Однако вопрос проникновения поэта в мир действительности не всегда представлялся Карамзину столь простым и легким. По мере нарастания элементов субъективизма в мировоззрении писателя проблема эта начинала ему представляться все более сложной. Однако и теперь Карамзин не отказывался от этой задачи. Он лишь начал подчеркивать тот плюрализм возможных оценок, ту относительность, которая царит в мире действительности. Если мир этики — мир человеческого сердца — безусловен и однозначен, то мир жизни разнолик и изменчив. Но искусство не может отказаться от изображения жизни. Следовательно, в отличие от этики, искусство ведет нас в страну относительного, изменчивого, многоликого, — в страну игры. Истину можно требовать от моралиста, но не от художника. В этот период поэзия Карамзина двоится: на одном полюсе по-прежнему проникнутое этическим пафосом изображение жизни сердца, на другом — артистическая игра, находящаяся вне этических оценок.

В поэзии Карамзина, рядом с лирическим образом мудреца, укрывающегося от зла, господствующего в мире, от суеты государственных дел в незыблемую крепость частной жизни, уединения, дружбы, природы, в мир безусловных этических ценностей («Послание к Дмитриеву»), появляется другой авторский идеал: художник-артист, изменчивый, как Протей, отражающий в многоликой поэзия многообразие жизни.

Ты хочешь, чтоб Поэт всегда одно лишь мыслил, Всегда одно лишь пел: безумный человек! Скажи, кто образы Протеевы исчислил? Таков питомец муз, и был и будет ввек. Чувствительной душе не сродно ль изменяться? Она мягка как воск, как зеркало ясна, И вся Природа в ней с оттенками видна. Нельзя ей для тебя единою казаться В разнообразии естественных чудес. («Протей, или Несогласия стихотворца»)

Сама по себе эта концепция не только не означала отказа от изображения объективного мира, а скорее подразумевала, что именно многообразие жизни составляет предмет поэзии:

...что видит, то поет И, всем умея быть, всем быть перестает. (Там же)

Список данных ▸
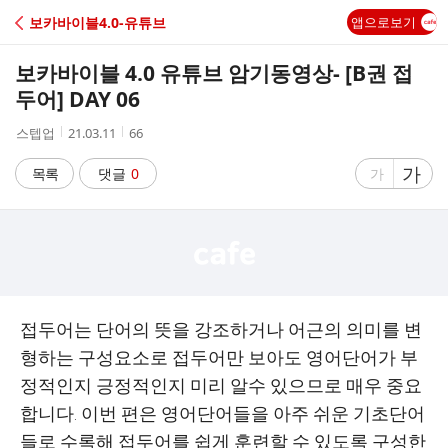
C
보카바이블4.0-유튜브
앱으로보기
A
보카바이블 4.0 유튜브 암기동영상- [B권 접
F
두어] DAY 06
작
작
조
스텝업
21.03.11
66
E
성
성
회
자
시
수
글
가
글
목록
댓글
0
가
간
자
자
크
크
기
기
크
작
게
게
접두어는 단어의 뜻을 강조하거나 어근의 의미를 변
형하는 구성요소로 접두어만 보아도 영어단어가 부
정적인지 긍정적인지 미리 알수 있으므로 매우 중요
합니다. 이번 편은 영어단어들을 아주 쉬운 기초단어
들로 수록해 접두어를 쉽게 훈련할 수 있도록 구성한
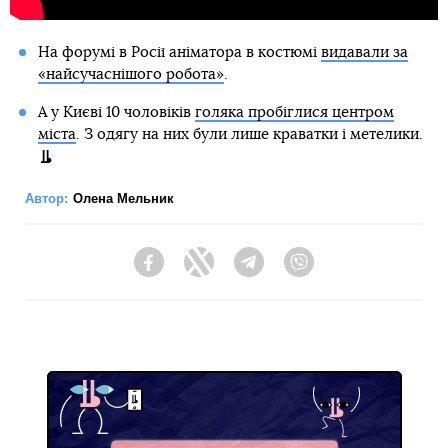
На форумі в Росії аніматора в костюмі
видавали за
«найсучаснішого робота»
.
А у Києві 10 чоловіків
голяка пробіглися центром
міста
. З одягу на них були лише краватки і метелики.
Автор:
Олена Мельник
Facebook
Twitter
Telegram
Viber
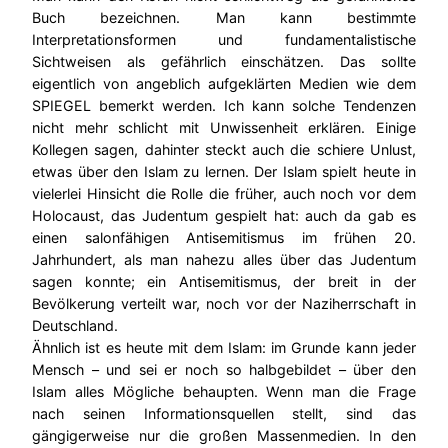
Buch bezeichnen. Man kann bestimmte
Interpretationsformen und fundamentalistische
Sichtweisen als gefährlich einschätzen. Das sollte
eigentlich von angeblich aufgeklärten Medien wie dem
SPIEGEL bemerkt werden. Ich kann solche Tendenzen
nicht mehr schlicht mit Unwissenheit erklären. Einige
Kollegen sagen, dahinter steckt auch die schiere Unlust,
etwas über den Islam zu lernen. Der Islam spielt heute in
vielerlei Hinsicht die Rolle die früher, auch noch vor dem
Holocaust, das Judentum gespielt hat: auch da gab es
einen salonfähigen Antisemitismus im frühen 20.
Jahrhundert, als man nahezu alles über das Judentum
sagen konnte; ein Antisemitismus, der breit in der
Bevölkerung verteilt war, noch vor der Naziherrschaft in
Deutschland.
Ähnlich ist es heute mit dem Islam: im Grunde kann jeder
Mensch – und sei er noch so halbgebildet – über den
Islam alles Mögliche behaupten. Wenn man die Frage
nach seinen Informationsquellen stellt, sind das
gängigerweise nur die großen Massenmedien. In den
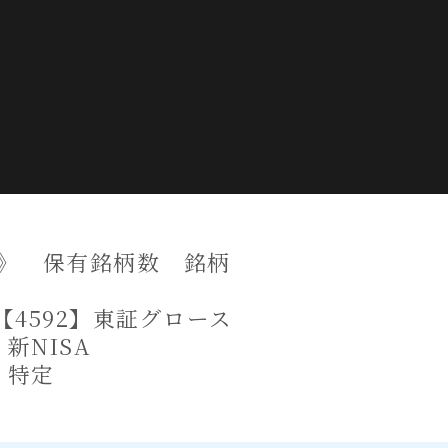
》 保有銘柄数 銘柄
【4592】東証グロース
 新NISA
株 特定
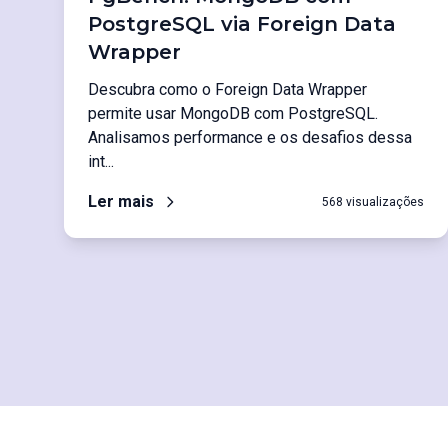
PostgreSQL via Foreign Data
Wrapper
Descubra como o Foreign Data Wrapper
permite usar MongoDB com PostgreSQL.
Analisamos performance e os desafios dessa
int...
Ler mais
568 visualizações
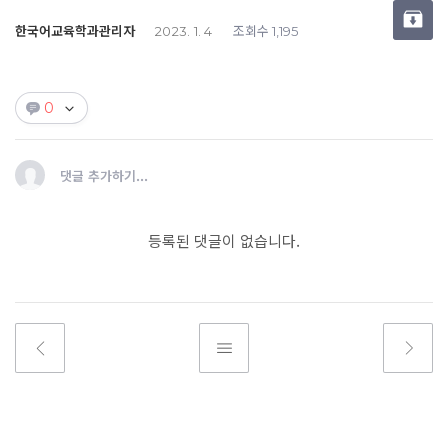
한국어교육학과관리자
조회수
2023. 1. 4
1,195
0
댓글 추가하기...
등록된 댓글이 없습니다.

Задание A ▸ Изложите текст о поэзии Карамзина в двух предложениях.
Задание B ▸ Продолжите текст о поэзии Карамзина после цитаты, которой он заканчивается.
Строки выше взяты из другого источника.

Поле ответа A ▸ С нарастанием субъективизма Карамзин стал подчеркивать относительность и изменчивость мира действительности, от изображения которой искусство отказаться не может, поэтому оно, в отличие от этики, ведет в страну игры. В его поэзии рядом с образом мудреца, укрывающегося в мире безусловных этических ценностей, появляется идеал художника-артиста, изменчивого, как Протей, и отражающего многообразие жизни.

Поле ответа B ▸
Однако бесспорно, что элементы гносеологического релятивизма наложили на эти представления свою печать. Не случайно по мере нарастания субъективизма в мировоззрении Карамзина второй половины 1790-х годов представление об искусстве — игре все более устойчиво связывалось с идеями плюрализма, относительности истины. Это привело к решительной перестройке всей художественной системы. Прежде всего изменилось отношение к сюжету. Из рассказа о подлинных событиях («Алина») или о нравах героической патриархальной старины («Граф Гваринос») он превратился в игру воображения. Мерой достоинства становится не истина, а фантазия:

Мудрец, который знал людей, Сказал, что мир стоит обманом; Мы все, мой друг, лжецы: Простые люди, мудрецы; Непроницаемым туманом Покрыта истина для нас. Кто может вымышлять приятно, Стихами, прозой, — в добрый час! Лишь только б было вероятно. Что есть поэт? искусный лжец: Ему и слава и венец! («К. бедному поэту»)

В этом же стихотворении впервые с такой прямотой прозвучало противопоставление «мечты и существенности» (Гоголь), которое позже станет одним из ведущих мотивов романтического искусства:

Мой друг! существенность бедна: Играй в душе своей мечтами. (Там же)

В «Илье Муромце» — «богатырской сказке», которую начал Карамзин в 1794 году, отношение к сюжету иное, чем в «Графе Гвариносе». Карамзин обращается к русскому эпосу без желания проникнуть в его объективную художественную атмосферу. Поэзия — не истина, а игра.

Ложь, Неправда, призрак истины! будь теперь моей богинею.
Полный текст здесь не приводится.